> **Exercise requirements**:
Output the full set of records exactly.

[Keypoint text descriptions]
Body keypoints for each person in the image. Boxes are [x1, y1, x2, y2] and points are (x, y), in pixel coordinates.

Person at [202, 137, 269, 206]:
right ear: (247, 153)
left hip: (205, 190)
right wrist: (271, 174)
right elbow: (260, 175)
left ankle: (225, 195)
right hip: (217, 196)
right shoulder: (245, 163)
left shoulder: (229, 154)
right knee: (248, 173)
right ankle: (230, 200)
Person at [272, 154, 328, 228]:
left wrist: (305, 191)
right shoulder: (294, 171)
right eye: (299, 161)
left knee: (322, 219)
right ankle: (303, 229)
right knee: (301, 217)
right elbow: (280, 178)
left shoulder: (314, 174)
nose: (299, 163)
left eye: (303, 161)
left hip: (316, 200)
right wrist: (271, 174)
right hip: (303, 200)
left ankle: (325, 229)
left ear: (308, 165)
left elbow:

> **Written response**:
Body keypoints for each person in the image. Boxes are [x1, y1, x2, y2] and points are (x, y), in pixel coordinates.

Person at [202, 137, 269, 206]:
right ear: (247, 153)
left hip: (205, 190)
right wrist: (271, 174)
right elbow: (260, 175)
left ankle: (225, 195)
right hip: (217, 196)
right shoulder: (245, 163)
left shoulder: (229, 154)
right knee: (248, 173)
right ankle: (230, 200)
Person at [272, 154, 328, 228]:
left wrist: (305, 191)
right shoulder: (294, 171)
right eye: (299, 161)
left knee: (322, 219)
right ankle: (303, 229)
right knee: (301, 217)
right elbow: (280, 178)
left shoulder: (314, 174)
nose: (299, 163)
left eye: (303, 161)
left hip: (316, 200)
right wrist: (271, 174)
right hip: (303, 200)
left ankle: (325, 229)
left ear: (308, 165)
left elbow:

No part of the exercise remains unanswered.